Users of data systems containing the federated query feature can create virtual databases through the acquisition of remote data in a middleware. With the most advanced solutions, the creation of a virtualized database could be as simple as creating specific connectors between different data sources.
There are several federation technologies available on the market today, capabilities vary from one implementation to the next. Some well-known examples are SQL technologies like IBM technology BIG SQL, Athena AWS federated query (which works using Lambda), AWS Redshift (which enabled federated queries several years ago), Google BigQuery Cloud SQL federation (for both Postgres and MySQL) or Apache Hive.
A good federated query engine should provide query support and unique capabilities for each underlying data source, and should be able to integrate more kinds of database platforms and data infrastructures as possible.
Let’s now see the main advantages of relying on query federation engine systems with the main aim of aggregating data without worrying about how to link various sources:
- Programmers that rely on query federation will have a single side image of the data and should be able to easily work with that as it’s only a single source.
- Data clients do not need to learn and practice with different query dialects or interfaces, only simple SQL syntax.
- Data access will be granted in real-time as no caching mechanism or any physical layer will be present between the federated engine and the various sources of truth. The data will be up-to-date for sure.
- Query federation is a great solution when physical data consolidation is impractical. Moving a huge amount of data from one source to another could be disruptive to existing applications.
- When working with big data, moving huge amounts of information from one place to another can be costly. Virtualizing aggregations means not moving data, thus resulting in good savings.
- Simplified querying of data from different sources means also simplified maintenance. Maintaining physical information instead of maintaining links to external sources means maintaining a lot of ETL processes.
- Virtualization of specific database parts could enhance the separation of concerns. It could be easier to assign specific grants to specific classes of users in an ad-hoc virtualized database.
- It provides centralized authorization to every data source linked. No need to hold several different authentication mechanisms.
As with every virtualization, relying on query federation comes with several drawbacks and challenges and may not be ideal for all situations.

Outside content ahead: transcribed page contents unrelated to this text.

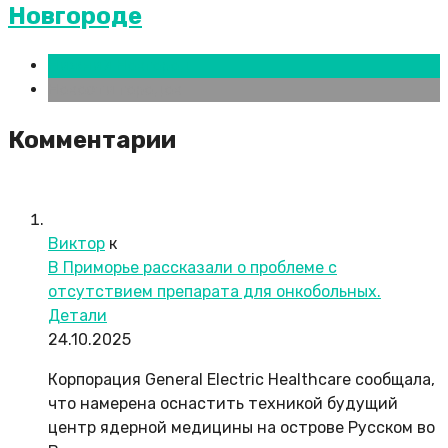
Новгороде
Нижний Новгород
Новости городов
Комментарии
Виктор
к
В Приморье рассказали о проблеме с
отсутствием препарата для онкобольных.
Детали
24.10.2025
Корпорация General Electric Healthcare сообщала,
что намерена оснастить техникой будущий
центр ядерной медицины на острове Русском во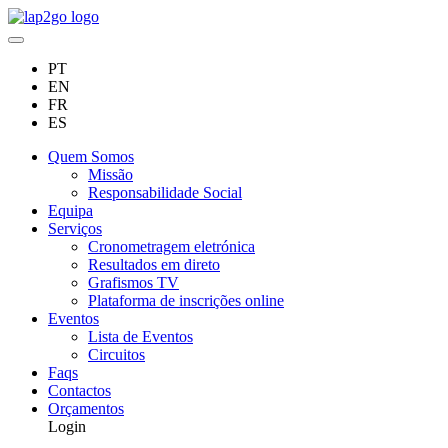
PT
EN
FR
ES
Quem Somos
Missão
Responsabilidade Social
Equipa
Serviços
Cronometragem eletrónica
Resultados em direto
Grafismos TV
Plataforma de inscrições online
Eventos
Lista de Eventos
Circuitos
Faqs
Contactos
Orçamentos
Login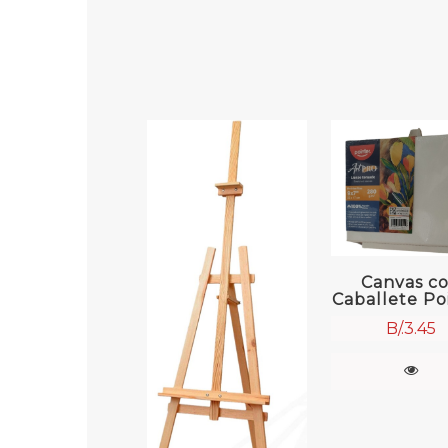
Canvas c
Caballete Po
B/.
3.45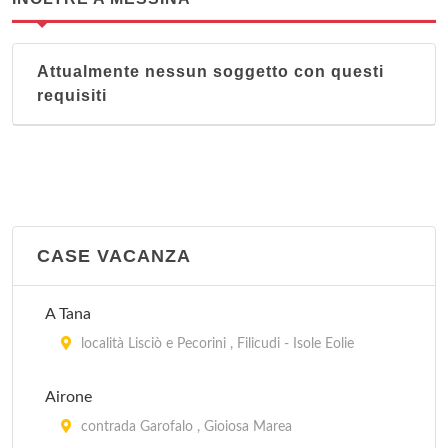
Attualmente nessun soggetto con questi
requisiti
CASE VACANZA
A Tana
località Lisciò e Pecorini , Filicudi - Isole Eolie
Airone
contrada Garofalo , Gioiosa Marea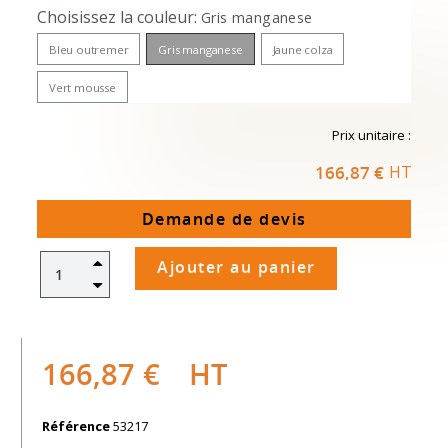
Choisissez la couleur
Gris manganese
Bleu outremer
Gris manganese
Jaune colza
Vert mousse
Prix unitaire :
166,87 €
HT
Demande de devis
Ajouter au panier
166,87 €
HT
Référence
53217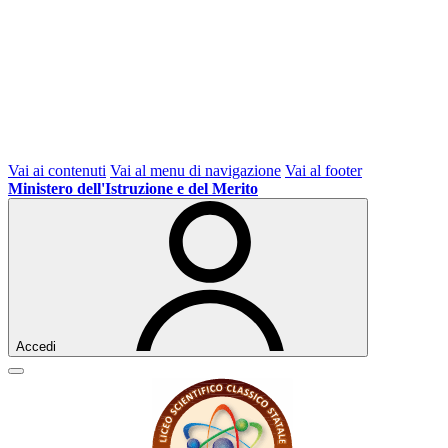
Vai ai contenuti
Vai al menu di navigazione
Vai al footer
Ministero dell'Istruzione e del Merito
Accedi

- Opening up existing data sources to various query federation engines could increase the load on source systems. System administrators should preview clients' usage to ensure enough network bandwidth, processing power, and sufficient system resources for the workload.
- Query federation doesn’t address data quality or data cleansing. Aggregated virtualized data is brought to the middleware system as is, without worrying about the quality of that data.
- It’s impossible to write in the external data source from the federated query engine. Only reads are possible.
- Programmers can find it difficult to know where the underlying data is stored. Query federation engines should grant data transparency.
- When it comes to performance comparison with data warehouses, data federation engines really don’t keep the pace. Furthermore, performance enhancements could be difficult. A developer should consider minimizing data transfer, together with minimizing joins between different data sources, and follow implementation-specific best practices for the various data sources database engines. Execution plans of the query will be split among different sources each one with its proprietary engine.
- Supposing that one of the sources of the federated query engine is not reachable or moved off the source, the data will not be available anymore. It’s impossible to maintain a local version of the data.
- Generally speaking, query federations on big data may lack performance, reliability, and data quality. It’s a relatively new feature still early in the adoption curve, when applied to this scenario.